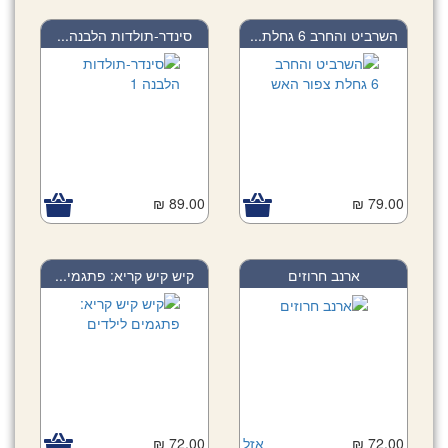
השרביט והחרב 6 גחלת...
סינדר-תולדות הלבנה...
89.00 ₪
79.00 ₪
ארנב חרוזים
קיש קיש קריא: פתגמי...
72.00 ₪
אזל
72.00 ₪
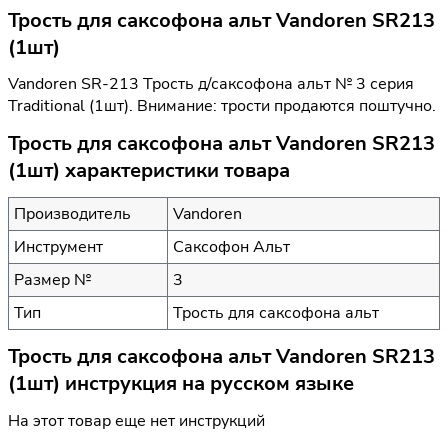
Трость для саксофона альт Vandoren SR213
(1шт)
Vandoren SR-213 Трость д/саксофона альт № 3 серия
Traditional (1шт). Внимание: трости продаются поштучно.
Трость для саксофона альт Vandoren SR213
(1шт) характеристики товара
Производитель
Vandoren
Инструмент
Саксофон Альт
Размер №
3
Тип
Трость для саксофона альт
Трость для саксофона альт Vandoren SR213
(1шт) инструкция на русском языке
На этот товар еще нет инструкций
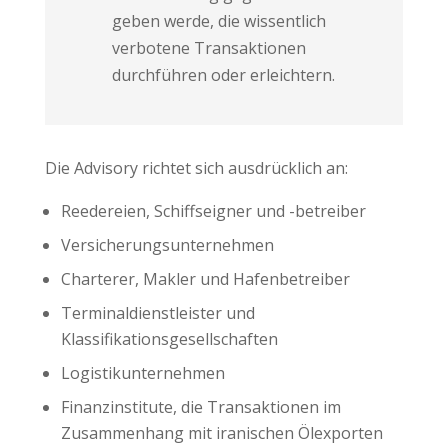
geben werde, die wissentlich
verbotene Transaktionen
durchführen oder erleichtern​.
Die Advisory richtet sich ausdrücklich an:
Reedereien, Schiffseigner und -betreiber
Versicherungsunternehmen
Charterer, Makler und Hafenbetreiber
Terminaldienstleister und
Klassifikationsgesellschaften
Logistikunternehmen
Finanzinstitute, die Transaktionen im
Zusammenhang mit iranischen Ölexporten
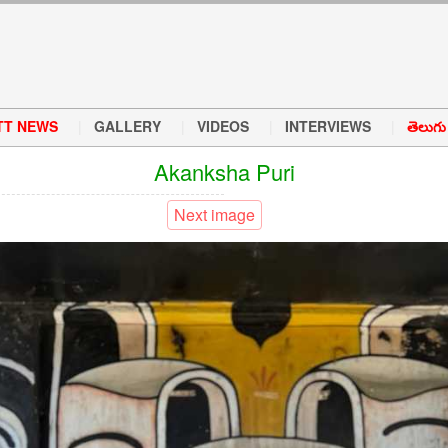
TT NEWS
GALLERY
VIDEOS
INTERVIEWS
తెలుగు వ
Akanksha Puri
Next image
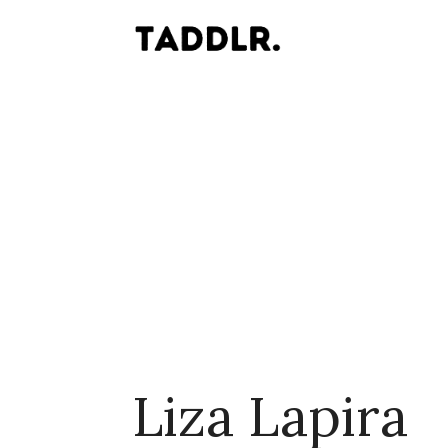
Liza Lapira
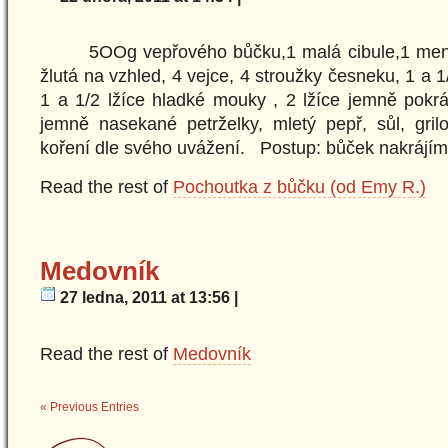
5OOg vepřového bůčku,1 malá cibule,1 menší
žlutá na vzhled, 4 vejce, 4 stroužky česneku, 1 a 1
1 a 1/2 lžíce hladké mouky , 2 lžíce jemně pokr
jemně nasekané petrželky, mletý pepř, sůl, gril
koření dle svého uvážení. Postup: bůček nakrájí
Read the rest of
Pochoutka z bůčku (od Emy R.)
Medovník
27 ledna, 2011 at 13:56 |
Read the rest of
Medovník
« Previous Entries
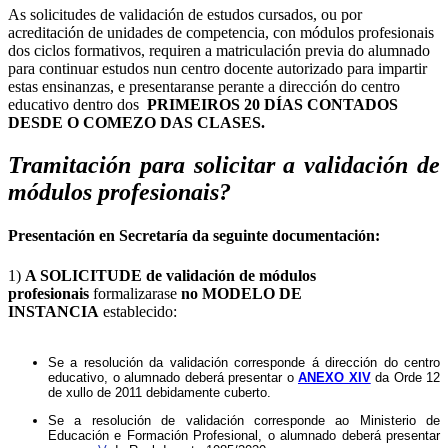
As solicitudes de validación de estudos cursados, ou por
acreditación de unidades de competencia, con módulos profesionais
dos ciclos formativos, requiren a matriculación previa do alumnado
para continuar estudos nun centro docente autorizado para impartir
estas ensinanzas, e presentaranse perante a dirección do centro
educativo dentro dos
PRIMEIROS 20 DÍAS CONTADOS
DESDE O COMEZO DAS CLASES.
Tramitación para solicitar a validación de
módulos profesionais?
Presentación en Secretaría da seguinte documentación:
​1)
A SOLICITUDE de validación de módulos
profesionais
formalizarase
no MODELO DE
INSTANCIA
establecido:
Se a resolución da validación corresponde á dirección do centro
educativo, o alumnado deberá presentar o
ANEXO XIV
da Orde 12
de xullo de 2011 debidamente cuberto.
Se a resolución de validación corresponde ao Ministerio de
Educación e Formación Profesional, o alumnado deberá presentar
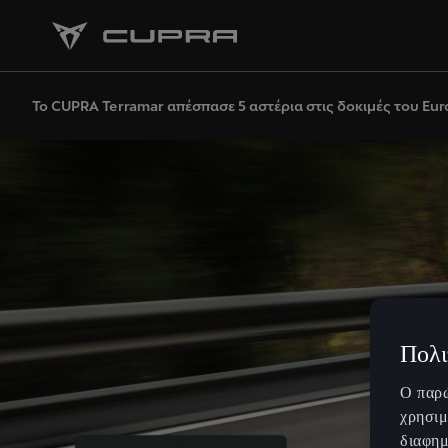
Το CUPRA Terramar απέσπασε 5 αστέρια στις δοκιμές του Eu
Πολι
Ο παρώ
χρησιμ
διαφημ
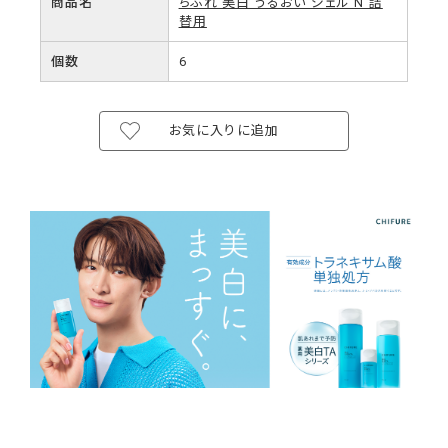
商品名
ちふれ 美白 うるおい ジェル N 詰
替用
個数
6
お気に入りに追加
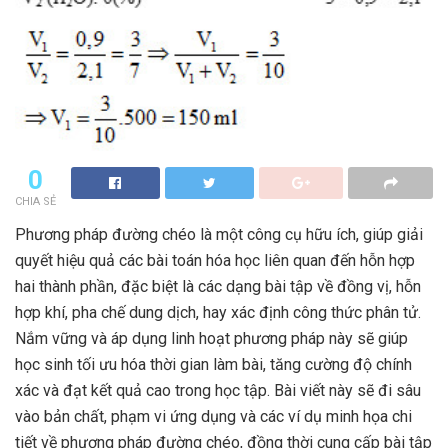
0
CHIA SẺ
Phương pháp đường chéo là một công cụ hữu ích, giúp giải
quyết hiệu quả các bài toán hóa học liên quan đến hỗn hợp
hai thành phần, đặc biệt là các dạng bài tập về đồng vị, hỗn
hợp khí, pha chế dung dịch, hay xác định công thức phân tử.
Nắm vững và áp dụng linh hoạt phương pháp này sẽ giúp
học sinh tối ưu hóa thời gian làm bài, tăng cường độ chính
xác và đạt kết quả cao trong học tập. Bài viết này sẽ đi sâu
vào bản chất, phạm vi ứng dụng và các ví dụ minh họa chi
tiết về phương pháp đường chéo, đồng thời cung cấp bài tập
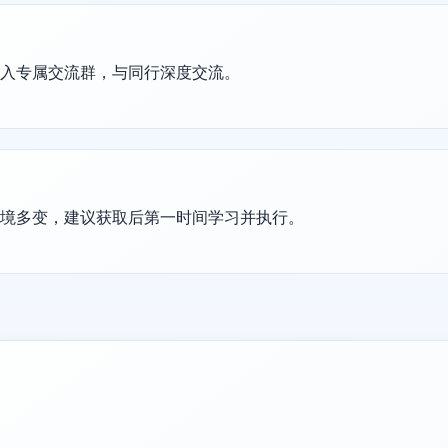
加入专属交流群，与同行深度交流。
环境多变，建议获取后第一时间学习并执行。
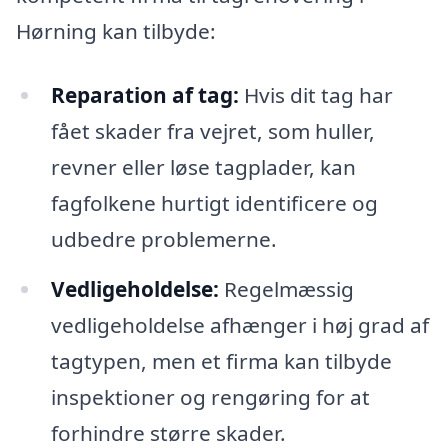
Hørning kan tilbyde:
Reparation af tag:
Hvis dit tag har
fået skader fra vejret, som huller,
revner eller løse tagplader, kan
fagfolkene hurtigt identificere og
udbedre problemerne.
Vedligeholdelse:
Regelmæssig
vedligeholdelse afhænger i høj grad af
tagtypen, men et firma kan tilbyde
inspektioner og rengøring for at
forhindre større skader.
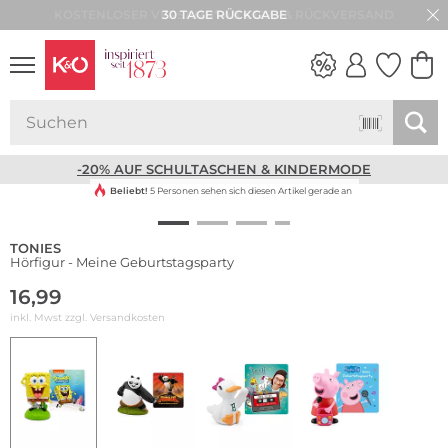
30 TAGE RÜCKGABE
NEW IN
WEDDING
VIBES
-20% AUF SCHULTASCHEN & KINDERMODE
Beliebt!
5 Personen sehen sich diesen Artikel gerade an
TONIES
Hörfigur - Meine Geburtstagsparty
16,99
inkl. Mwst zzgl.
Versandkosten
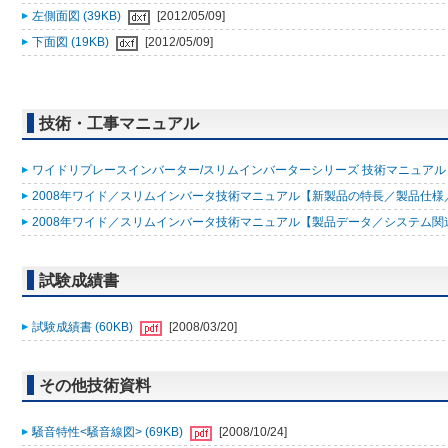
左側面図 (39KB)
[2012/05/09]
下面図 (19KB)
[2012/05/09]
技術・工事マニュアル
ワイドリプレースインバーター/スリムインバーターシリーズ 技術マニュアル 200
2008年ワイド／スリムインバータ技術マニュアル【新製品の特長／製品仕様／据
2008年ワイド／スリムインバータ技術マニュアル【製品データ／システム関連／
試験成績書
試験成績書 (60KB)
[2008/03/20]
その他技術資料
騒音特性<騒音線図> (69KB)
[2008/10/24]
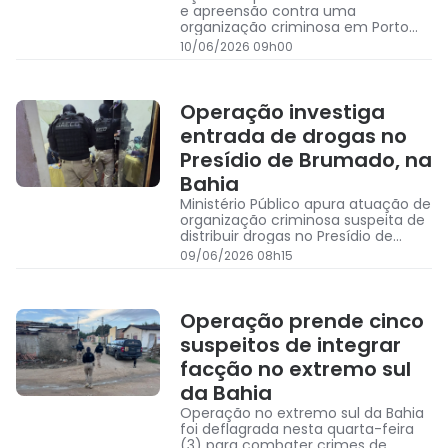
e apreensão contra uma
organização criminosa em Porto
Seguro
10/06/2026 09h00
Operação investiga
entrada de drogas no
Presídio de Brumado, na
Bahia
Ministério Público apura atuação de
organização criminosa suspeita de
distribuir drogas no Presídio de
Brumado
09/06/2026 08h15
Operação prende cinco
suspeitos de integrar
facção no extremo sul
da Bahia
Operação no extremo sul da Bahia
foi deflagrada nesta quarta-feira
(3) para combater crimes de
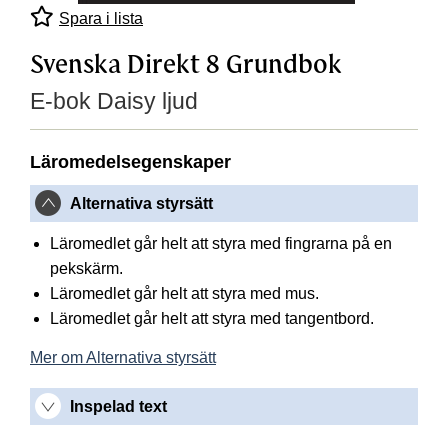
Spara i lista
Svenska Direkt 8 Grundbok
E-bok Daisy ljud
Läromedelsegenskaper
Alternativa styrsätt
Läromedlet går helt att styra med fingrarna på en
pekskärm.
Läromedlet går helt att styra med mus.
Läromedlet går helt att styra med tangentbord.
Mer om Alternativa styrsätt
Inspelad text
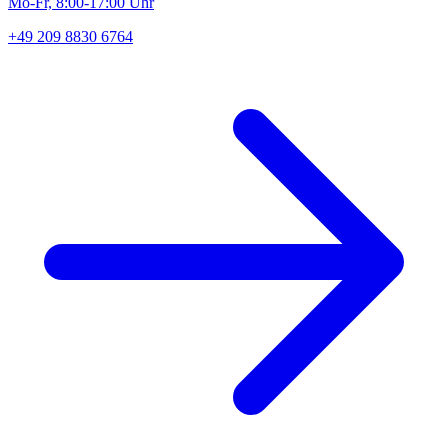
Mo-Fr, 8:00-17:00 Uhr
+49 209 8830 6764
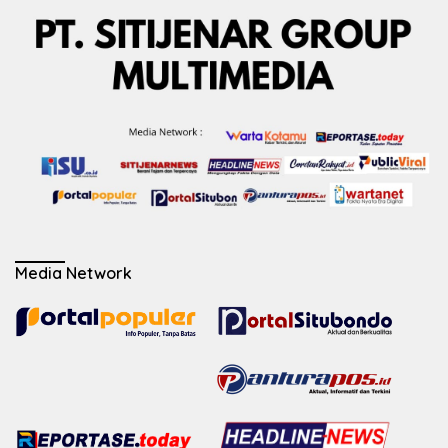
Media Network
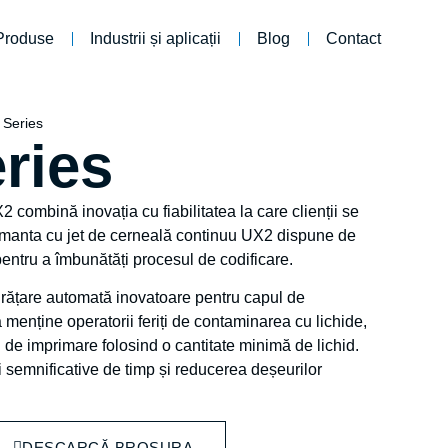
 Produse
Industrii și aplicații
Blog
Contact
 Series
ries
combină inovația cu fiabilitatea la care clienții se
rimanta cu jet de cerneală continuu UX2 dispune de
pentru a îmbunătăți procesul de codificare.
curățare automată inovatoare pentru capul de
menține operatorii feriți de contaminarea cu lichide,
l de imprimare folosind o cantitate minimă de lichid.
emnificative de timp și reducerea deșeurilor
DESCARCĂ BROȘURA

> [WORK ORDER]
Count the lines in the entries above that contain the string "tilbyde". Reply with only that number.

> [ANSWER FOR THE TASK]
2